# WHAT TO PRODUCE
Reproduce the entries that follow exactly. No picture should appear in the result.

........

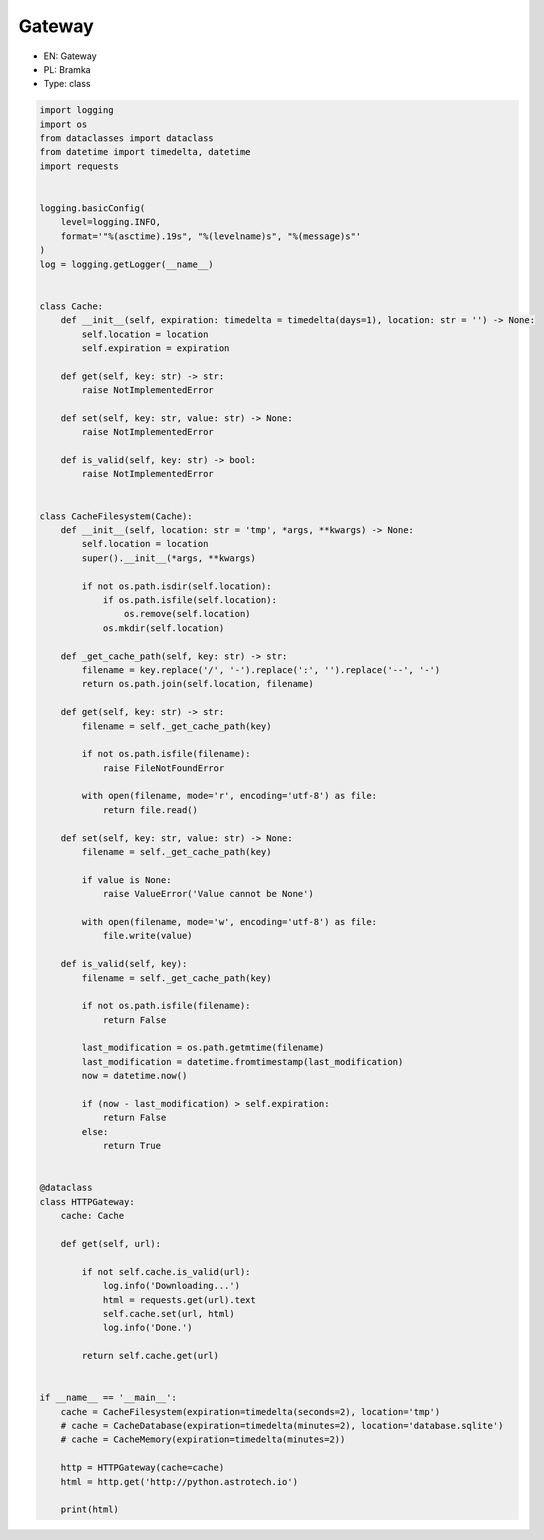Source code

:Gateway
=======

* EN: Gateway
* PL: Bramka
* Type: class

.. code-block:: python

    import logging
    import os
    from dataclasses import dataclass
    from datetime import timedelta, datetime
    import requests


    logging.basicConfig(
        level=logging.INFO,
        format='"%(asctime).19s", "%(levelname)s", "%(message)s"'
    )
    log = logging.getLogger(__name__)


    class Cache:
        def __init__(self, expiration: timedelta = timedelta(days=1), location: str = '') -> None:
            self.location = location
            self.expiration = expiration

        def get(self, key: str) -> str:
            raise NotImplementedError

        def set(self, key: str, value: str) -> None:
            raise NotImplementedError

        def is_valid(self, key: str) -> bool:
            raise NotImplementedError


    class CacheFilesystem(Cache):
        def __init__(self, location: str = 'tmp', *args, **kwargs) -> None:
            self.location = location
            super().__init__(*args, **kwargs)

            if not os.path.isdir(self.location):
                if os.path.isfile(self.location):
                    os.remove(self.location)
                os.mkdir(self.location)

        def _get_cache_path(self, key: str) -> str:
            filename = key.replace('/', '-').replace(':', '').replace('--', '-')
            return os.path.join(self.location, filename)

        def get(self, key: str) -> str:
            filename = self._get_cache_path(key)

            if not os.path.isfile(filename):
                raise FileNotFoundError

            with open(filename, mode='r', encoding='utf-8') as file:
                return file.read()

        def set(self, key: str, value: str) -> None:
            filename = self._get_cache_path(key)

            if value is None:
                raise ValueError('Value cannot be None')

            with open(filename, mode='w', encoding='utf-8') as file:
                file.write(value)

        def is_valid(self, key):
            filename = self._get_cache_path(key)

            if not os.path.isfile(filename):
                return False

            last_modification = os.path.getmtime(filename)
            last_modification = datetime.fromtimestamp(last_modification)
            now = datetime.now()

            if (now - last_modification) > self.expiration:
                return False
            else:
                return True


    @dataclass
    class HTTPGateway:
        cache: Cache

        def get(self, url):

            if not self.cache.is_valid(url):
                log.info('Downloading...')
                html = requests.get(url).text
                self.cache.set(url, html)
                log.info('Done.')

            return self.cache.get(url)


    if __name__ == '__main__':
        cache = CacheFilesystem(expiration=timedelta(seconds=2), location='tmp')
        # cache = CacheDatabase(expiration=timedelta(minutes=2), location='database.sqlite')
        # cache = CacheMemory(expiration=timedelta(minutes=2))

        http = HTTPGateway(cache=cache)
        html = http.get('http://python.astrotech.io')

        print(html)

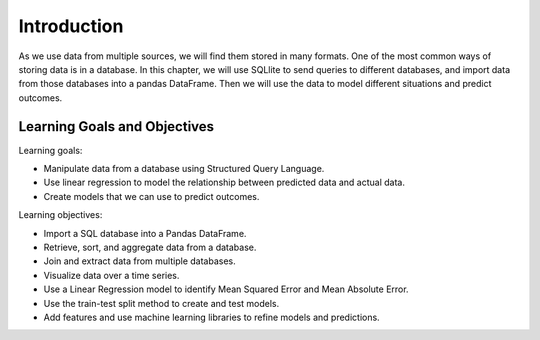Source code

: .. Copyright (C)  Google, Runestone Interactive LLC
   This work is licensed under the Creative Commons Attribution-ShareAlike 4.0
   International License. To view a copy of this license, visit
   http://creativecommons.org/licenses/by-sa/4.0/.


Introduction
=============

As we use data from multiple sources, we will find them stored in many formats. One of the most 
common ways of storing data is in a database. In this chapter, we will use SQLlite to 
send queries to different databases, and import data from those databases into a pandas 
DataFrame. Then we will use the data to model different situations and predict outcomes.

Learning Goals and Objectives
-----------------------------

Learning goals:

- Manipulate data from a database using Structured Query Language.
- Use linear regression to model the relationship between predicted data and actual data.
- Create models that we can use to predict outcomes.  

Learning objectives:

- Import a SQL database into a Pandas DataFrame.
- Retrieve, sort, and aggregate data from a database.
- Join and extract data from multiple databases.
- Visualize data over a time series.
- Use a Linear Regression model to identify Mean Squared Error and Mean Absolute Error.
- Use the train-test split method to create and test models.
- Add features and use machine learning libraries to refine models and predictions.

........

# RESPONSE AREA
Source code

:Gateway
=======

* EN: Gateway
* PL: Bramka
* Type: class

.. code-block:: python

    import logging
    import os
    from dataclasses import dataclass
    from datetime import timedelta, datetime
    import requests


    logging.basicConfig(
        level=logging.INFO,
        format='"%(asctime).19s", "%(levelname)s", "%(message)s"'
    )
    log = logging.getLogger(__name__)


    class Cache:
        def __init__(self, expiration: timedelta = timedelta(days=1), location: str = '') -> None:
            self.location = location
            self.expiration = expiration

        def get(self, key: str) -> str:
            raise NotImplementedError

        def set(self, key: str, value: str) -> None:
            raise NotImplementedError

        def is_valid(self, key: str) -> bool:
            raise NotImplementedError


    class CacheFilesystem(Cache):
        def __init__(self, location: str = 'tmp', *args, **kwargs) -> None:
            self.location = location
            super().__init__(*args, **kwargs)

            if not os.path.isdir(self.location):
                if os.path.isfile(self.location):
                    os.remove(self.location)
                os.mkdir(self.location)

        def _get_cache_path(self, key: str) -> str:
            filename = key.replace('/', '-').replace(':', '').replace('--', '-')
            return os.path.join(self.location, filename)

        def get(self, key: str) -> str:
            filename = self._get_cache_path(key)

            if not os.path.isfile(filename):
                raise FileNotFoundError

            with open(filename, mode='r', encoding='utf-8') as file:
                return file.read()

        def set(self, key: str, value: str) -> None:
            filename = self._get_cache_path(key)

            if value is None:
                raise ValueError('Value cannot be None')

            with open(filename, mode='w', encoding='utf-8') as file:
                file.write(value)

        def is_valid(self, key):
            filename = self._get_cache_path(key)

            if not os.path.isfile(filename):
                return False

            last_modification = os.path.getmtime(filename)
            last_modification = datetime.fromtimestamp(last_modification)
            now = datetime.now()

            if (now - last_modification) > self.expiration:
                return False
            else:
                return True


    @dataclass
    class HTTPGateway:
        cache: Cache

        def get(self, url):

            if not self.cache.is_valid(url):
                log.info('Downloading...')
                html = requests.get(url).text
                self.cache.set(url, html)
                log.info('Done.')

            return self.cache.get(url)


    if __name__ == '__main__':
        cache = CacheFilesystem(expiration=timedelta(seconds=2), location='tmp')
        # cache = CacheDatabase(expiration=timedelta(minutes=2), location='database.sqlite')
        # cache = CacheMemory(expiration=timedelta(minutes=2))

        http = HTTPGateway(cache=cache)
        html = http.get('http://python.astrotech.io')

        print(html)

Source code

: .. Copyright (C)  Google, Runestone Interactive LLC
   This work is licensed under the Creative Commons Attribution-ShareAlike 4.0
   International License. To view a copy of this license, visit
   http://creativecommons.org/licenses/by-sa/4.0/.


Introduction
=============

As we use data from multiple sources, we will find them stored in many formats. One of the most 
common ways of storing data is in a database. In this chapter, we will use SQLlite to 
send queries to different databases, and import data from those databases into a pandas 
DataFrame. Then we will use the data to model different situations and predict outcomes.

Learning Goals and Objectives
-----------------------------

Learning goals:

- Manipulate data from a database using Structured Query Language.
- Use linear regression to model the relationship between predicted data and actual data.
- Create models that we can use to predict outcomes.  

Learning objectives:

- Import a SQL database into a Pandas DataFrame.
- Retrieve, sort, and aggregate data from a database.
- Join and extract data from multiple databases.
- Visualize data over a time series.
- Use a Linear Regression model to identify Mean Squared Error and Mean Absolute Error.
- Use the train-test split method to create and test models.
- Add features and use machine learning libraries to refine models and predictions.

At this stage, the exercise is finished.